Endüstriyel faaliyetlerden kaynaklanan çevre kirliliğinin önemi çok sayıda çalışmayla ortaya konulmuştur. Örneğin, Eurostat verilerini kullanarak Avrupa'daki KOBİ'lerin çevresel etkilerini belirlemeye çalışan bir araştırmada, KOBİ'lerin AB'deki endüstriyel kirliliğin yaklaşık %64'ünden sorumlu oldukları tespit edilmiştir. Bu kapsamda, çevre üzerinde en yüksek etkiye sahip olan endüstriyel faaliyetler; kimyasal üretimi, temel metal üretimi, kauçuk ve plastik üretimi, gıda üretimi, madencilik ve taşocağı, kağıt üretimi, enerji üretimi, hava ve su taşımacılığı ve inşaat işleri olarak belirtilmektedir (Testa vd., 2014).

Kirlilik önleme, toksik kirletici (toksisite) miktarının kaynağında azaltılmasını hedefler. Önlemler, malzeme girdilerinde, ürün tasarımı veya formülasyonunda, endüstriyel işlemlerde veya üretim ekipmanlarında yapılan değişiklikleri kapsar. Kirliliğin önlenmesi, ilgili toksik kimyasallarla ilgili tesis ve işlem seviyesi verilerinin detaylı bir şekilde incelemesini gerektirir. Bir kirlilik önleme değerlendirmesinde temel adımlar, tesis ve süreç seviyesi verilerinin detaylı biçimde incelenmesi, veriye

dayalı kirlilik önleme seçeneklerinin belirlenmesi ve bu seçeneklerin teknik ve ekonomik fizibilitesinin analiz edilmesi adımlarını içerir (Masterson, 2018).

·····

Yapılacak iş: Endüstriyel kirlilik metninden "Kirlilik önleme, toksik" ifadesinden "içerir (Masterson, 2018)." ifadesine kadar olan bölümü hiçbir değişiklik yapmadan çıkarın.

[Bir veri kaynağından alınan kayıtlar]
·····

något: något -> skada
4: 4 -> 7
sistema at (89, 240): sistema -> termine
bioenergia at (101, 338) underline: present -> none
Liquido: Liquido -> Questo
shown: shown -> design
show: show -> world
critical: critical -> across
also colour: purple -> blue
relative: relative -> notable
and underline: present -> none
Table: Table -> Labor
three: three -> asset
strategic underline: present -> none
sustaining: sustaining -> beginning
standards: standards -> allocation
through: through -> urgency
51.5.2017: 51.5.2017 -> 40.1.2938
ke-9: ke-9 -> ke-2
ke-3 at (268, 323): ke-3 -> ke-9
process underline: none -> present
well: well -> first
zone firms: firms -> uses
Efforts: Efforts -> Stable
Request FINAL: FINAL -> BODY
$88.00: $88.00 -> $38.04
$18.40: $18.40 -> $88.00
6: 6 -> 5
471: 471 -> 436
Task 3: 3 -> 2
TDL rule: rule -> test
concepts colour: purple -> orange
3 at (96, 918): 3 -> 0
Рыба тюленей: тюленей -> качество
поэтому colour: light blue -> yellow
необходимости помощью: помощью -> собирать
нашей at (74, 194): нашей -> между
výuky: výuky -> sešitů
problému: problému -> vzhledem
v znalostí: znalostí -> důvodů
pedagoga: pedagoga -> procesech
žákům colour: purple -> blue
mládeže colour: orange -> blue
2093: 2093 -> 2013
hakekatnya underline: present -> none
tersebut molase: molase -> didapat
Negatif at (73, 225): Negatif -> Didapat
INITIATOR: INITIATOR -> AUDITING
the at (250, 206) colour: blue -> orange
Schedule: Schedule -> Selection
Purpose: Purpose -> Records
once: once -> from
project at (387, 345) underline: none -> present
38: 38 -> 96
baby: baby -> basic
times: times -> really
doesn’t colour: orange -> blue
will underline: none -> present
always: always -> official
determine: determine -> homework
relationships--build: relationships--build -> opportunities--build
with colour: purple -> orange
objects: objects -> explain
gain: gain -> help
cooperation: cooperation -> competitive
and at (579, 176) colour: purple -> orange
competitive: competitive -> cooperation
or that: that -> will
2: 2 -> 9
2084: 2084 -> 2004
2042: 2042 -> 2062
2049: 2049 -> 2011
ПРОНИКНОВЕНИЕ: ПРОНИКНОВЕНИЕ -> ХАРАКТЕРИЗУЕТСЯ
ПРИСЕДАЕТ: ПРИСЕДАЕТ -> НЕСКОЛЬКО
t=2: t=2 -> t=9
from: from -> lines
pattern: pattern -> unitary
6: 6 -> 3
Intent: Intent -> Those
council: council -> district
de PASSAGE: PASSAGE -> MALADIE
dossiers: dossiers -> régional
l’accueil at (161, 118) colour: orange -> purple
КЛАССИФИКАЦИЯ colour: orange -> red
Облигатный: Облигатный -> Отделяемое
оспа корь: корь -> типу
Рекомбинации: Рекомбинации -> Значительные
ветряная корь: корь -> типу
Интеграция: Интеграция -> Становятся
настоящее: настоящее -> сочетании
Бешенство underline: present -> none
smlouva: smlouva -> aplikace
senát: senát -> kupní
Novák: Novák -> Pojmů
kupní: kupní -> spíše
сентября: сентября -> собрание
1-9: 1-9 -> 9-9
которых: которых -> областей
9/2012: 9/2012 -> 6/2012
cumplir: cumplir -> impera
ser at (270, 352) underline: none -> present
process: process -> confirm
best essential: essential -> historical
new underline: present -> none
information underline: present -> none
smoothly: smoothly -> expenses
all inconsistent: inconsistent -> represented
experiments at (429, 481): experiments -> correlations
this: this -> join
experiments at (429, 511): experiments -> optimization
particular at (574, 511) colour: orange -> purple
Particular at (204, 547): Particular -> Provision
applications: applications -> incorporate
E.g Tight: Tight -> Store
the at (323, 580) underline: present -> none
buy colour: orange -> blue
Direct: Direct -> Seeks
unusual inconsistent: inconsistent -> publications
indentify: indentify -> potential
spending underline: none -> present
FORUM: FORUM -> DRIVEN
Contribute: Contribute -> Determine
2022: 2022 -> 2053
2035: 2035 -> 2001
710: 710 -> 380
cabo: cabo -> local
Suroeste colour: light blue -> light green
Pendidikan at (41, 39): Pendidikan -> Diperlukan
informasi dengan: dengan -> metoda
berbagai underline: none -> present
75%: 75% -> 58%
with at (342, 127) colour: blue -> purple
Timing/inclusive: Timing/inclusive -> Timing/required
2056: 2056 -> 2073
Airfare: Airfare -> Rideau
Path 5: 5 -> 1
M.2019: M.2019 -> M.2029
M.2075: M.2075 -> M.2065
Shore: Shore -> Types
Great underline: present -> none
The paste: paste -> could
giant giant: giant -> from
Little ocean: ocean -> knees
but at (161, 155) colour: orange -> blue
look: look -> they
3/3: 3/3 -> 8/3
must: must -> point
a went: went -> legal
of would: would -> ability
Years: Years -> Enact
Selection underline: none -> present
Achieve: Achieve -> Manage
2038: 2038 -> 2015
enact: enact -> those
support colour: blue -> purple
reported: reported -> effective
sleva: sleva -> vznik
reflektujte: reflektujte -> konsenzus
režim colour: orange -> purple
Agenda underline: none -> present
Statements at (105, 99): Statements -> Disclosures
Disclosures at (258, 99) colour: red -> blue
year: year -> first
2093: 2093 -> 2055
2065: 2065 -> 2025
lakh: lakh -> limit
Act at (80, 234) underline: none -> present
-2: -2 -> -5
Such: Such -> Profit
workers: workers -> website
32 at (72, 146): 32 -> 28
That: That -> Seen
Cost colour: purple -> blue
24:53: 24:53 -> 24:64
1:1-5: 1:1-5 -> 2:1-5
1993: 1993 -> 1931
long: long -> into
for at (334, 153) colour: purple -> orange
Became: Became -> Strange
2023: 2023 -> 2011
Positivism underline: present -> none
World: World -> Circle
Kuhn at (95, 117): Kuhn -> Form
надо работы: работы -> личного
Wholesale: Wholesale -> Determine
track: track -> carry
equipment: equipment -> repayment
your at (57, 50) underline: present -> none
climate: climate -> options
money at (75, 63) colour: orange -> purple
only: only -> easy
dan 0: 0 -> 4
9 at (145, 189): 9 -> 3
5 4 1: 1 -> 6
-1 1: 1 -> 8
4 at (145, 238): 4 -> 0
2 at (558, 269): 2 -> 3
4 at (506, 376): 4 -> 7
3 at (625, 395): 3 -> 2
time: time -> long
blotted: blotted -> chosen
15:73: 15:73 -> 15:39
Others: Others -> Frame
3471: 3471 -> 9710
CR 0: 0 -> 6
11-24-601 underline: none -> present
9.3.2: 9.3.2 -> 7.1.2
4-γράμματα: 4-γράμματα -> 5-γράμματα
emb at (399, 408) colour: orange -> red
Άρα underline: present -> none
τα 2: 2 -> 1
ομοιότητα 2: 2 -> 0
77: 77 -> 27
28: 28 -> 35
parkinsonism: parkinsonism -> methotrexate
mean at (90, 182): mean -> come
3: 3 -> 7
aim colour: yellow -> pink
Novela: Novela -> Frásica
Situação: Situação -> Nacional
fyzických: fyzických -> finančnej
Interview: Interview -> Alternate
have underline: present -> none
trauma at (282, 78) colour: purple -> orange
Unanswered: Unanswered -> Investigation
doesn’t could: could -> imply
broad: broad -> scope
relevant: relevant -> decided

·····

Yanıt:
Kirlilik önleme, toksik kirletici (toksisite) miktarının kaynağında azaltılmasını hedefler. Önlemler, malzeme girdilerinde, ürün tasarımı veya formülasyonunda, endüstriyel işlemlerde veya üretim ekipmanlarında yapılan değişiklikleri kapsar. Kirliliğin önlenmesi, ilgili toksik kimyasallarla ilgili tesis ve işlem seviyesi verilerinin detaylı bir şekilde incelemesini gerektirir. Bir kirlilik önleme değerlendirmesinde temel adımlar, tesis ve süreç seviyesi verilerinin detaylı biçimde incelenmesi, veriye

dayalı kirlilik önleme seçeneklerinin belirlenmesi ve bu seçeneklerin teknik ve ekonomik fizibilitesinin analiz edilmesi adımlarını içerir (Masterson, 2018).